Autophagy is an evolutionarily conserved lysosomal degradation process, and is involved in various cellular processes. Here I studied the role of two pore channel 2 (TPC2), a lysosomal non-selective Na+/Ca2+ channel, in autophagy progression. I found that TPC overexpression in 4T1 mouse breast cancer cell line or in HeLa human cervical cancer cell line inhibited the fusion between autophagosome and lysosome, resulting in the accumulation of autophagosomes accompanied with increased lysosomal pH. On the other hand, TPC2 knockdown in 4T1 cells resulted in the increases of autolysosomes. Interestingly, I also found that exosome secretion was markedly induced in TPC2- knockdown cells but was inhibited in TPC2-overexpressing cells. Although exosome uptake was marginally increased in TPC2-knockdown cells as compared to that in control 4T1 cells, its uptake in TPC2-overexpressing HeLa cells was significantly decreased as compared to that in control HeLa cells. In addition, I found that the migration of TPC2-knockdown 4T1 cells was significantly slower as compared to that of control 4T1 cells. TPC2-knockdown cells also proliferated slower than control or TPC2-overexpressing 4T1 cells. Therefore, TPC2-knockdown cells might reduce the cell migration through the slower growth rate.
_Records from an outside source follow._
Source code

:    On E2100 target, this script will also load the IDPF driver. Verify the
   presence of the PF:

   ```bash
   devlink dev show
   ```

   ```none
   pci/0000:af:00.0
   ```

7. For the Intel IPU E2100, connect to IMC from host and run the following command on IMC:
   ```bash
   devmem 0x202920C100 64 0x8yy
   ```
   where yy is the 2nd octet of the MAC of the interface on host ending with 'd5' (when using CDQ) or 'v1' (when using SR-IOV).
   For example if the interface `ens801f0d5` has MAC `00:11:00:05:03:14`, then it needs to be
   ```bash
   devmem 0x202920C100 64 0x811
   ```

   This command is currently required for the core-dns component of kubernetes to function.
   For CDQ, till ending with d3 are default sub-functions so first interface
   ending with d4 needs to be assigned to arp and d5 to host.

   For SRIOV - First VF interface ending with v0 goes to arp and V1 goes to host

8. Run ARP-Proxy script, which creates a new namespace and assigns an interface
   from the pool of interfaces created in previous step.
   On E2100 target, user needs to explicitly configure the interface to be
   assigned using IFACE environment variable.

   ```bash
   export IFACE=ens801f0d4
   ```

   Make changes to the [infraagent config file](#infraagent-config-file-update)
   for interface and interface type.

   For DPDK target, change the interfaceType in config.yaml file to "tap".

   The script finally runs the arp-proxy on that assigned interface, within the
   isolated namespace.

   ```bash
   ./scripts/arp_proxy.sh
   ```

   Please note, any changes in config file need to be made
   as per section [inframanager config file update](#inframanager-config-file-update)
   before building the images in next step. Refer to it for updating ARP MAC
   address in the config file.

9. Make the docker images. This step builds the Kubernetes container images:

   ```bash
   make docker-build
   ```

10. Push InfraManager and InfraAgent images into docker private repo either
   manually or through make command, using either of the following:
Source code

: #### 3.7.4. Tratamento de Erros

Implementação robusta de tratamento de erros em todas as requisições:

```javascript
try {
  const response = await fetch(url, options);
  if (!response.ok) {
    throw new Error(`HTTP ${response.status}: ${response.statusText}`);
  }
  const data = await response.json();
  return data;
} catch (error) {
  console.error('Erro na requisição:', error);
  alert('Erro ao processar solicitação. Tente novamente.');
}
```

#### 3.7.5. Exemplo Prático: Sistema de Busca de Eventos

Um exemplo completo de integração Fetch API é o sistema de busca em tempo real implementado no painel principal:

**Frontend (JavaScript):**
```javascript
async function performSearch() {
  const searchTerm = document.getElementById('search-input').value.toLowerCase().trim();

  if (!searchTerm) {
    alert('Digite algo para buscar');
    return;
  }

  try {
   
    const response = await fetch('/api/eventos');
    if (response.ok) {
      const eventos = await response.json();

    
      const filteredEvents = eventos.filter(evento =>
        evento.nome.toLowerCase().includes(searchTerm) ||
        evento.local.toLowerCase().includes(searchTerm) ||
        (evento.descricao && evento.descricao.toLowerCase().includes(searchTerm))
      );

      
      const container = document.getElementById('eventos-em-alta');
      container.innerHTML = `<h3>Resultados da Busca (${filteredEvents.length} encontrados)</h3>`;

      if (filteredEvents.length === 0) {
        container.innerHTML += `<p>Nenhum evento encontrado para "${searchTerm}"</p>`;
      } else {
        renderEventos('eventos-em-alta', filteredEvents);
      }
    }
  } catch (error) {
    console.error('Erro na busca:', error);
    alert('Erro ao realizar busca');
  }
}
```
In order to explore the molecular mechanisms underlying TPC2-mediated autophagy regulation, I applied the BioID method to identify TPC2 interacting proteins. By analyzing the mass spectrometry result, I found that LAMTOR1 (late endosomal/lysosomal adaptor MAPK and mTOR activator1), which is a novel adaptor of the lysosomal membrane, is a potential TPC2 binding protein. By co-immunoprecipitation, I found that LAMTOR1 interacted with TPC2. I also found that LAMTOR1-knockdown not only induced the early stage of the autophagy, but also inhibited the autophagosome fusion with the lysosome. I speculated that LAMTOR1 knockdown inhibits the mTOR activity to induce the early stage of autophagy through TPC2 and alkalizes the pH of the lysosome to inhibit the fusion process. Thus, LAMTOR1 appears to act upstream of TPC2 to regulate autophagy. Taken together, these results support a role of TPC2 in autophagy progression and vesicle trafficking in cancer cells.